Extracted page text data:
╔══
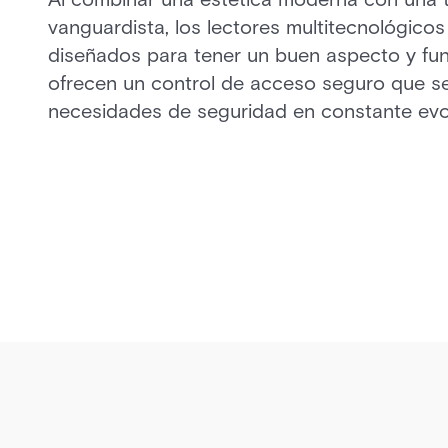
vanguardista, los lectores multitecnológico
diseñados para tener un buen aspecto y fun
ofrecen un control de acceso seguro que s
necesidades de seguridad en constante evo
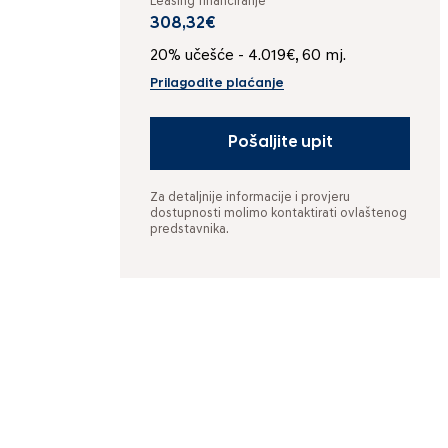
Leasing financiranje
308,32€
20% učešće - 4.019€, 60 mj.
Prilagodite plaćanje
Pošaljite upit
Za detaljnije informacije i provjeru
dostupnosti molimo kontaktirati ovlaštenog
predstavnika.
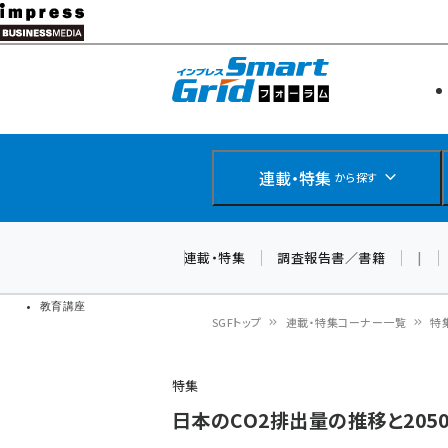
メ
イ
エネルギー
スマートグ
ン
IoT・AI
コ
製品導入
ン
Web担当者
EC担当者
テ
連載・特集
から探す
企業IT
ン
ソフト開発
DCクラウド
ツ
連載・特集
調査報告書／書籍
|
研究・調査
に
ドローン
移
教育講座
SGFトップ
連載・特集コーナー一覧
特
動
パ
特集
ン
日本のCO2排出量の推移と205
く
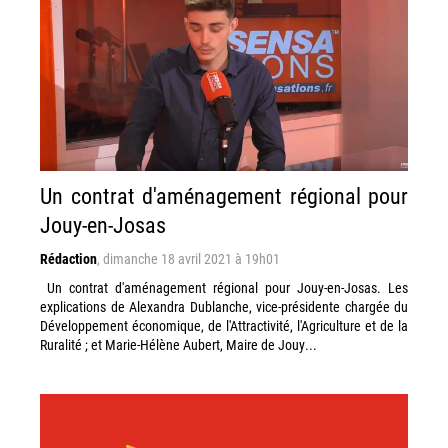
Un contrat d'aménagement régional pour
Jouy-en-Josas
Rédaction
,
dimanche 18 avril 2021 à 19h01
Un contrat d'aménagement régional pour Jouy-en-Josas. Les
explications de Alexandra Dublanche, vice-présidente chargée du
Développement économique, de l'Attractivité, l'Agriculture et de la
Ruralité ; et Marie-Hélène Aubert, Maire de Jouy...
╚══
* [Work required] How many lines in the records above contain the word "pour"? Reply with the number only.

* [Response for this exercise] 2